My one class for school is almost over. Doing good. I just feel the teacher was not being nice the last time I put something in the post for problems. Oh well could be my mood too. I knew what the assignment asked for and helped out some. I was not going to sit there and make it so easy for the rest to do, they are not thinking and the assignment was easy to read.

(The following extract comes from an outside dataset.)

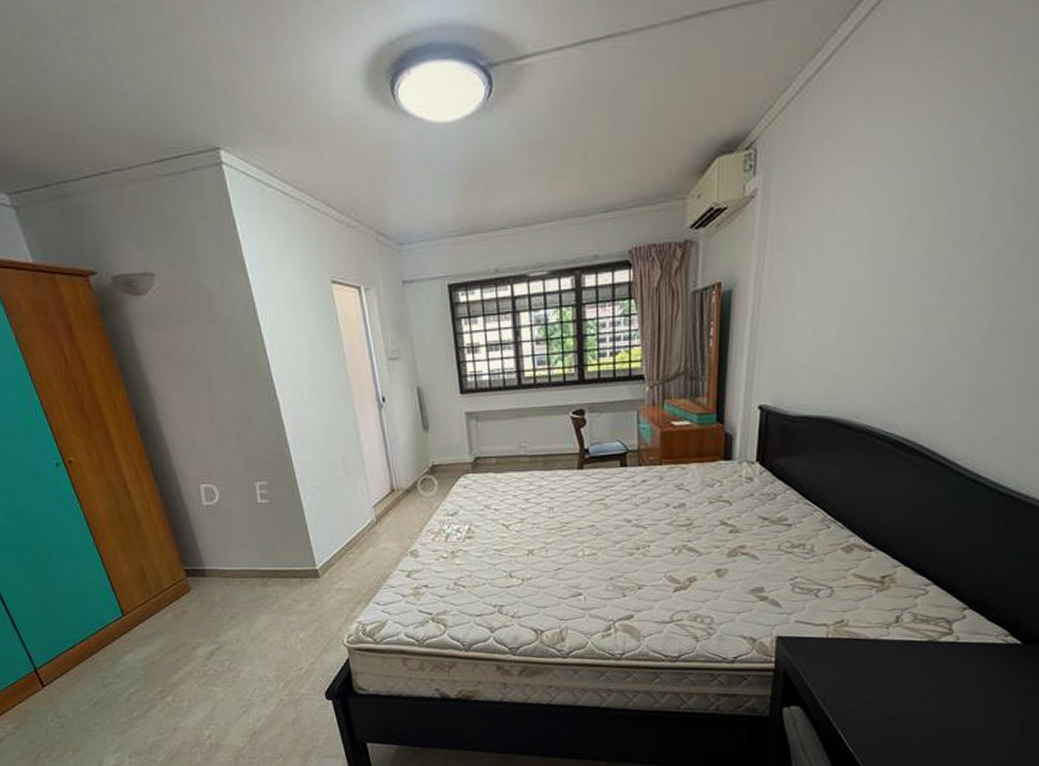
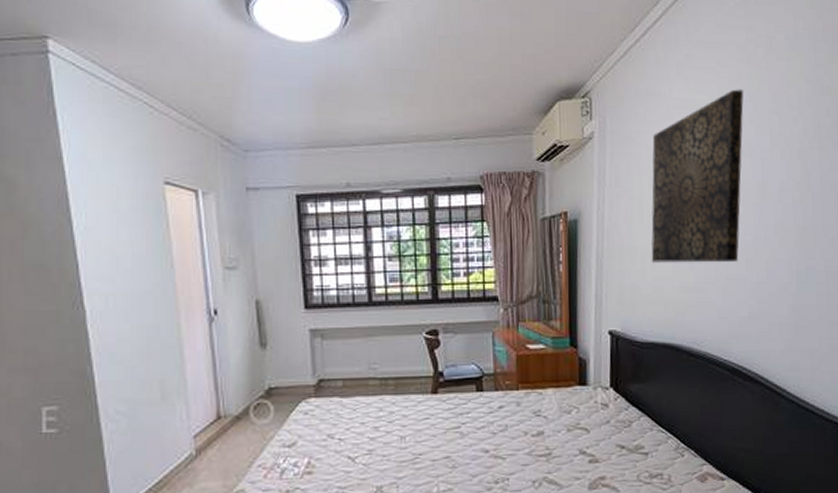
wall art: none [812,116,949,332] -> present [651,89,744,263]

I have my good days and bad days. I am just me and want to have more good days then bad. I feel the need to write again so that is good. I just got to get it at the right time. I also am crocheting to help out my old job with a possible fundraiser. Scarves are being a made over here. have about 12 now. I need about 20 to 25 more for a good one.

Thursday, April 8, 2010

This day brings to end, the day that I see things are getting better. It is weird cause I had two things go wrong today. Yet I am happy because my son is trying to do better. it makes me feel happy. I have gotten out of a mini bipolar spin too. Stress has a way of getting to my mood swings. Good that I notice it too. Helps me get through them somehow. Refreshed some is the word I can use right now for how I am feeling.

As for the recent surgery, I have healed pretty good over here. Considering all the things I did that I was not supposed to do, it healed just fine. Some pain where it was done. Felt like they juggled with my insides for giggles after the incision healed. I am good with that. It is funny I am sick or in pain most of the times, but I heal pretty quick.

Onto the next bit of news...I am still getting an A in my class. My next class is going to be math. Dreading math. It is not my best subject. I am going to do the best that I can and I am sticking to it.

Have a good day all. That is it for now.